Le reportage, dithyrambique, comme il se doit à l'époque, joue sur le contraste entre le ballet mécanique infernal qui bouleverse la nature et le regard de Jean Giono, dont on sait l'attachement au monde rural et la méfiance à l'égard du progrès technique. L'écrivain, qui est la gloire de Manosque, n'a cessé de mettre en scène les paysages de Haute-Provence, les bergers et les paysans qui l'habitent. Le barrage bouleverse un univers qui, en grande partie, est le sien. Pourtant il a accepté de participer à un projet financé par EDF qui consisterait à filmer pendant quatre ans des travaux dont on sait qu'ils seront spectaculaires. Il le justifiera en disant : "Bien entendu, je ne suis pas partisan du barrage, mais j'ai trouvé là une vérité respectable et je m'y suis intéressé". Le projet d'une série de courts métrages, produite par les Films Caravelle qui ont déjà travaillé pour la Compagnie du Rhône, s'est transformé finalement en un long métrage que François Villiers réalisera et dont Giono a écrit le scénario avec Alain Allioux. La commande enjoint de filmer les grands travaux, mais laisse les auteurs libres de construire leur récit. Ce sera l'histoire à la fois des travaux que l'on voit s'échafauder au fur et à mesure des allers-retours de la transhumance entre La Crau et Montgenèvre et du combat d'une jeune femme - symbolisant la Durance - qui résiste à la cupidité des hommes, tandis que l'eau envahit le village d'Ubaye. Ce film, qui portera le titre d'un recueil de nouvelles que Giono a publié en 1943 (L'Eau vive), sera présenté au Festival de Cannes de 1958.
En avril 1957, on se trouve en plein tournage. Giono n'est pas là par hasard, mais pour repérer des scènes qui pourront être intégrées.

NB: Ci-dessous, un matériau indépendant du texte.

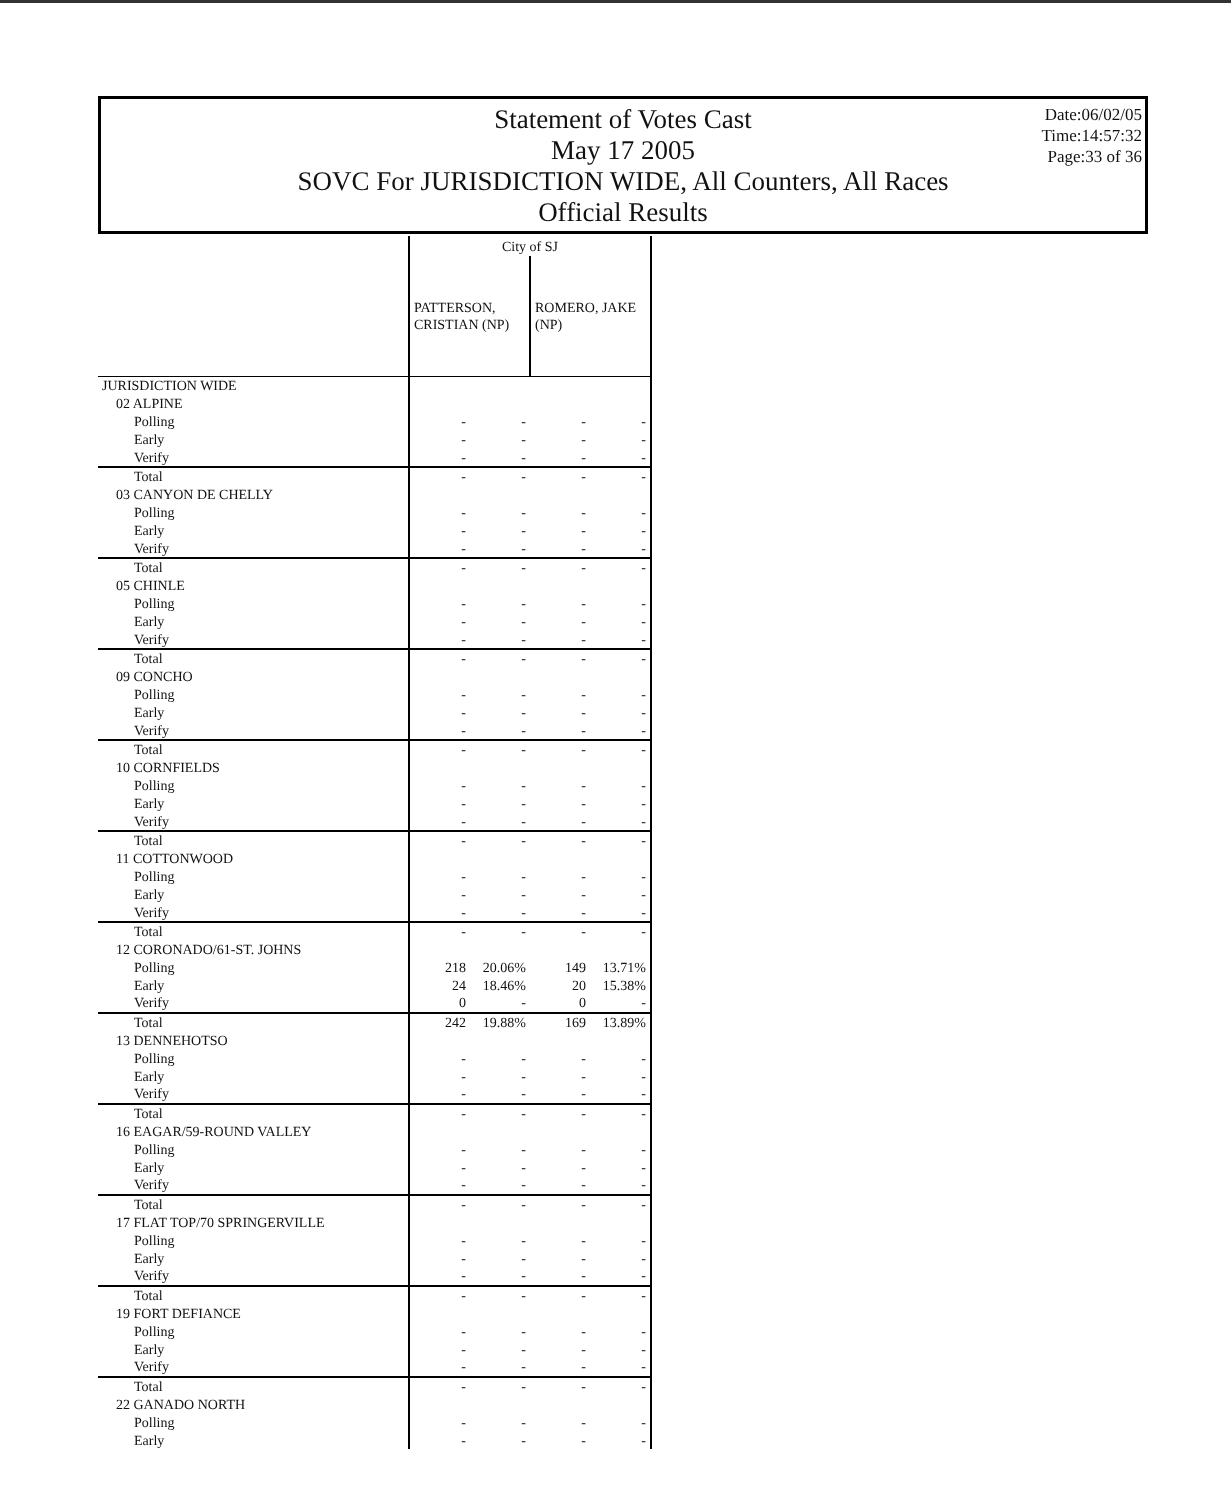Statement of Votes Cast
May 17 2005
SOVC For JURISDICTION WIDE, All Counters, All Races
Official Results
Date:06/02/05
Time:14:57:32
Page:33 of 36
| | City of SJ | | | |
| | PATTERSON, CRISTIAN (NP) | | ROMERO, JAKE (NP) | |
| JURISDICTION WIDE | | | | |
| 02 ALPINE | | | | |
| Polling | - | - | - | - |
| Early | - | - | - | - |
| Verify | - | - | - | - |
| Total | - | - | - | - |
| 03 CANYON DE CHELLY | | | | |
| Polling | - | - | - | - |
| Early | - | - | - | - |
| Verify | - | - | - | - |
| Total | - | - | - | - |
| 05 CHINLE | | | | |
| Polling | - | - | - | - |
| Early | - | - | - | - |
| Verify | - | - | - | - |
| Total | - | - | - | - |
| 09 CONCHO | | | | |
| Polling | - | - | - | - |
| Early | - | - | - | - |
| Verify | - | - | - | - |
| Total | - | - | - | - |
| 10 CORNFIELDS | | | | |
| Polling | - | - | - | - |
| Early | - | - | - | - |
| Verify | - | - | - | - |
| Total | - | - | - | - |
| 11 COTTONWOOD | | | | |
| Polling | - | - | - | - |
| Early | - | - | - | - |
| Verify | - | - | - | - |
| Total | - | - | - | - |
| 12 CORONADO/61-ST. JOHNS | | | | |
| Polling | 218 | 20.06% | 149 | 13.71% |
| Early | 24 | 18.46% | 20 | 15.38% |
| Verify | 0 | - | 0 | - |
| Total | 242 | 19.88% | 169 | 13.89% |
| 13 DENNEHOTSO | | | | |
| Polling | - | - | - | - |
| Early | - | - | - | - |
| Verify | - | - | - | - |
| Total | - | - | - | - |
| 16 EAGAR/59-ROUND VALLEY | | | | |
| Polling | - | - | - | - |
| Early | - | - | - | - |
| Verify | - | - | - | - |
| Total | - | - | - | - |
| 17 FLAT TOP/70 SPRINGERVILLE | | | | |
| Polling | - | - | - | - |
| Early | - | - | - | - |
| Verify | - | - | - | - |
| Total | - | - | - | - |
| 19 FORT DEFIANCE | | | | |
| Polling | - | - | - | - |
| Early | - | - | - | - |
| Verify | - | - | - | - |
| Total | - | - | - | - |
| 22 GANADO NORTH | | | | |
| Polling | - | - | - | - |
| Early | - | - | - | - |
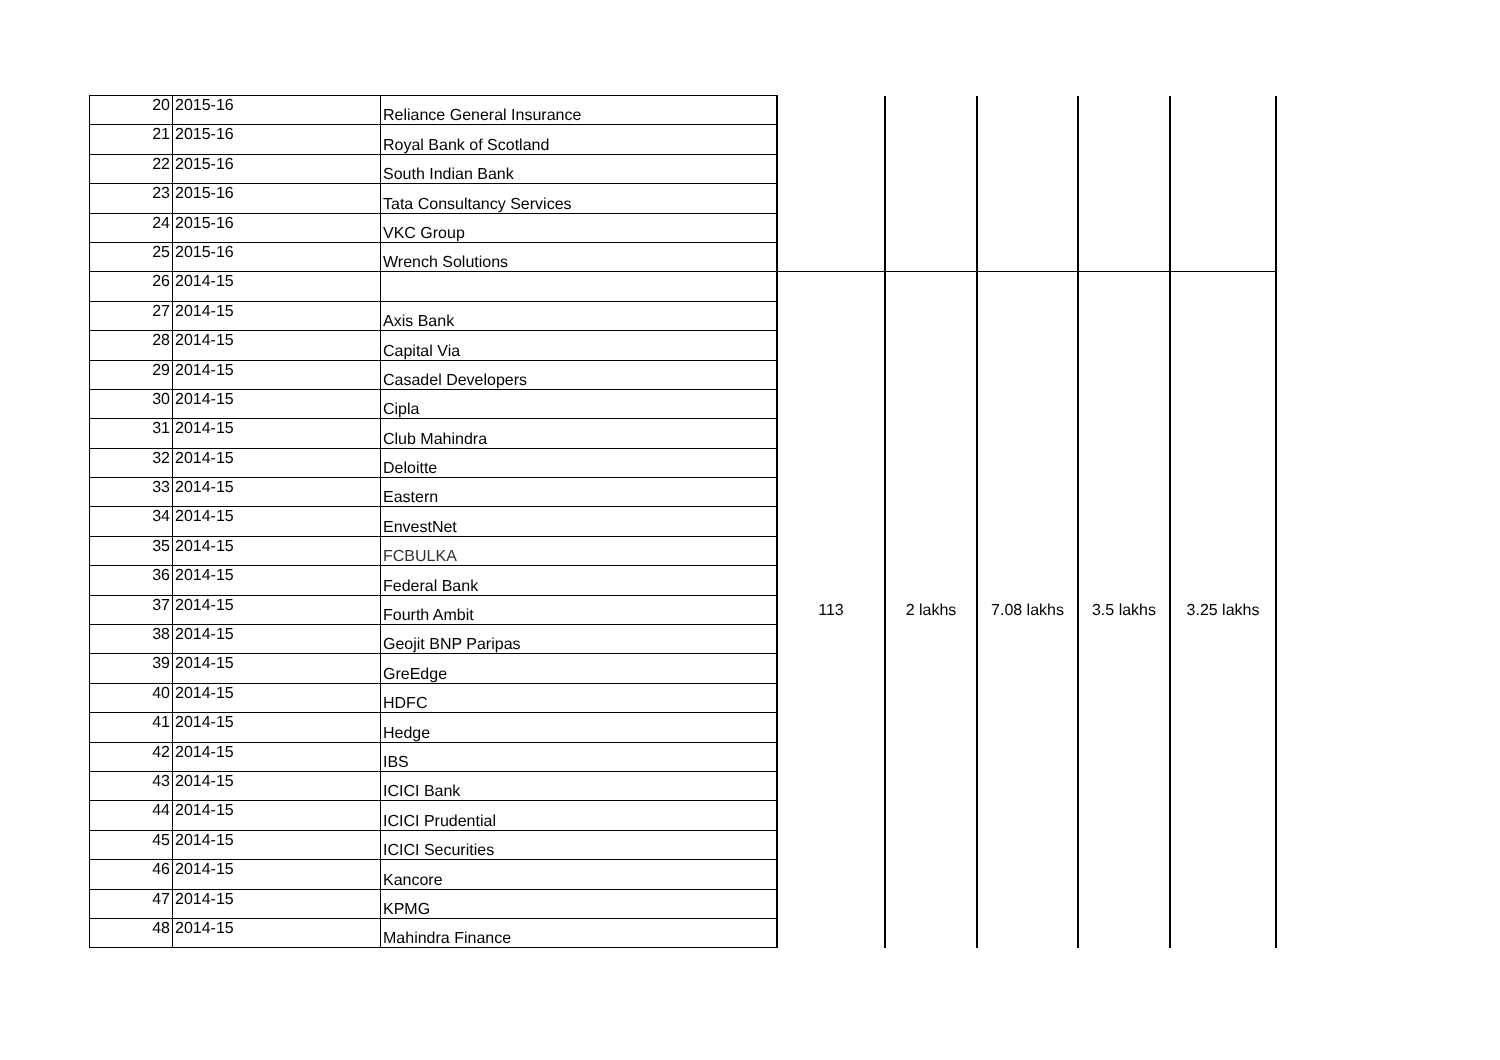| 20 | 2015-16 | Reliance General Insurance | | | | | |
| 21 | 2015-16 | Royal Bank of Scotland | | | | | |
| 22 | 2015-16 | South Indian Bank | | | | | |
| 23 | 2015-16 | Tata Consultancy Services | | | | | |
| 24 | 2015-16 | VKC Group | | | | | |
| 25 | 2015-16 | Wrench Solutions | | | | | |
| 26 | 2014-15 | | 113 | 2 lakhs | 7.08 lakhs | 3.5 lakhs | 3.25 lakhs |
| 27 | 2014-15 | Axis Bank | | | | | |
| 28 | 2014-15 | Capital Via | | | | | |
| 29 | 2014-15 | Casadel Developers | | | | | |
| 30 | 2014-15 | Cipla | | | | | |
| 31 | 2014-15 | Club Mahindra | | | | | |
| 32 | 2014-15 | Deloitte | | | | | |
| 33 | 2014-15 | Eastern | | | | | |
| 34 | 2014-15 | EnvestNet | | | | | |
| 35 | 2014-15 | FCBULKA | | | | | |
| 36 | 2014-15 | Federal Bank | | | | | |
| 37 | 2014-15 | Fourth Ambit | | | | | |
| 38 | 2014-15 | Geojit BNP Paripas | | | | | |
| 39 | 2014-15 | GreEdge | | | | | |
| 40 | 2014-15 | HDFC | | | | | |
| 41 | 2014-15 | Hedge | | | | | |
| 42 | 2014-15 | IBS | | | | | |
| 43 | 2014-15 | ICICI Bank | | | | | |
| 44 | 2014-15 | ICICI Prudential | | | | | |
| 45 | 2014-15 | ICICI Securities | | | | | |
| 46 | 2014-15 | Kancore | | | | | |
| 47 | 2014-15 | KPMG | | | | | |
| 48 | 2014-15 | Mahindra Finance | | | | | |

La jeune héroïne du film, Hortense, ne refuse pas le progrès (elle va même jusqu'à acheter une télévision !). Elle représente en quelque sorte une paysannerie moderne qui va investir dans l'exploitation que son bien aimé tient dans la Crau (comme les eaux de la retenue qui bénéficieront au bas pays). Elle reflète peut-être la position partagée de Giono. Il n'en reste pas moins perplexe, peut-être effrayé, sans doute meurtri. Il écrira en 1958 en commentant les premières images du film : La Durance "est maintenant aux prises avec des gens qui parlent un langage d'Apocalypse, car les raisons qu'on veut lui faire entendre sont d'une audace qui aurait terrorisé les anciens et simples bâtisseurs de ponts et de digues. Il n'est plus question de la laisser faire à sa tête. Ce caractère qui s'est exprimé librement pendants des milliers d'années, on veut le briser. Celle dont on ne discutait pas le bon plaisir, on va la faire entrer en usine, la barrer, la canaliser, la turbiner, exiger d'elle non plus sa beauté, mais son travail. On la fouaillera, on la déchirera, avec des engins effrayants, surgis du plus dur d'une époque sans pitié".
Bibliographie : Jean Giono en collaboration avec Alain Allioux, Hortense ou l'eau vive, Paris, France-Empire, 1958.
Jacques Meny, Jean Giono et le cinéma, Paris, Ramsay poche cinéma, 1990.
Filmographie : L'Eau vive, Films Caravelle, réalisateur François Villiers, 1958.